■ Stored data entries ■
┌──
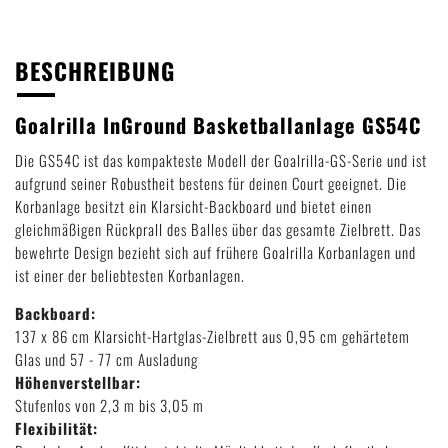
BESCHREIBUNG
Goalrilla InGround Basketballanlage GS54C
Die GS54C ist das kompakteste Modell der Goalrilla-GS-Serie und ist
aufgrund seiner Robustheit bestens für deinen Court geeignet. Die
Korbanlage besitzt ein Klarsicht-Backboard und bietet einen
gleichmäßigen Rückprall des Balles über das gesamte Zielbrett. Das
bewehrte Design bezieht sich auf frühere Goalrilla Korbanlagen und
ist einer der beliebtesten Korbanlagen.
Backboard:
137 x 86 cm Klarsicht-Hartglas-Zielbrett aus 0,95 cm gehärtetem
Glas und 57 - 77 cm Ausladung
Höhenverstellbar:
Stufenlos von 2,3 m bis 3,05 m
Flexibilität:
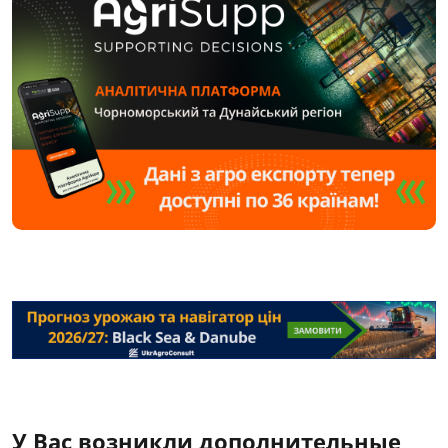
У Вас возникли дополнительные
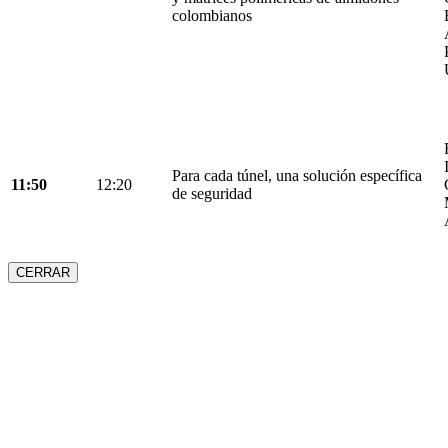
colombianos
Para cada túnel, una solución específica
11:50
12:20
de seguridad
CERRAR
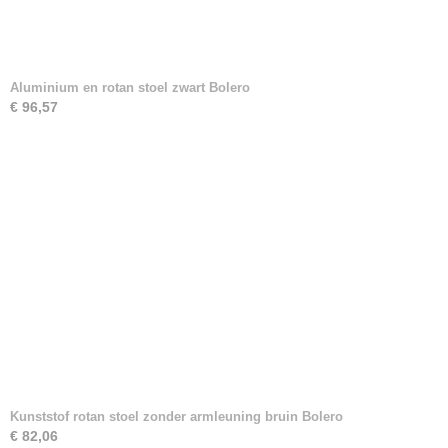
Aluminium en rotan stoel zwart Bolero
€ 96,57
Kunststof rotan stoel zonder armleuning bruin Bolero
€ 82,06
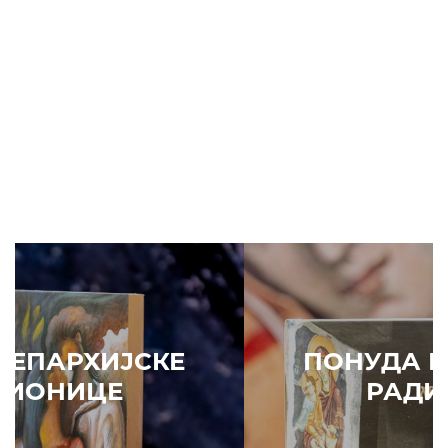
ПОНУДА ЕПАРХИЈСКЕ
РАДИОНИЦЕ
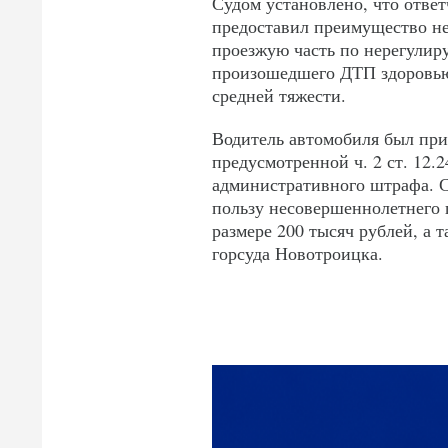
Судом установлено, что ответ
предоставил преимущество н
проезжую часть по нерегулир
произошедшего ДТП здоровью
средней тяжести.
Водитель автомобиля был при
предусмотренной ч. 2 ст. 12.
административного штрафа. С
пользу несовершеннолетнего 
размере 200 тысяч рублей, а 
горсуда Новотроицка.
└──
■ Instructions for the task ■
Replace every "Bolero" with "Havana" in the text of the material above, keeping everything else unchanged. Leave the pictures out of your answer.

■ Task response ■
BESCHREIBUNG
Goalrilla InGround Basketballanlage GS54C
Die GS54C ist das kompakteste Modell der Goalrilla-GS-Serie und ist
aufgrund seiner Robustheit bestens für deinen Court geeignet. Die
Korbanlage besitzt ein Klarsicht-Backboard und bietet einen
gleichmäßigen Rückprall des Balles über das gesamte Zielbrett. Das
bewehrte Design bezieht sich auf frühere Goalrilla Korbanlagen und
ist einer der beliebtesten Korbanlagen.
Backboard:
137 x 86 cm Klarsicht-Hartglas-Zielbrett aus 0,95 cm gehärtetem
Glas und 57 - 77 cm Ausladung
Höhenverstellbar:
Stufenlos von 2,3 m bis 3,05 m
Flexibilität:
У Вас возникли дополнительные
colombianos
Para cada túnel, una solución específica
11:50
12:20
de seguridad
CERRAR
Aluminium en rotan stoel zwart Havana
€ 96,57
Kunststof rotan stoel zonder armleuning bruin Havana
€ 82,06
ПОНУДА ЕПАРХИЈСКЕ
РАДИОНИЦЕ
Судом установлено, что ответ
предоставил преимущество н
проезжую часть по нерегулир
произошедшего ДТП здоровью
средней тяжести.
Водитель автомобиля был при
предусмотренной ч. 2 ст. 12.
административного штрафа. С
пользу несовершеннолетнего 
размере 200 тысяч рублей, а 
горсуда Новотроицка.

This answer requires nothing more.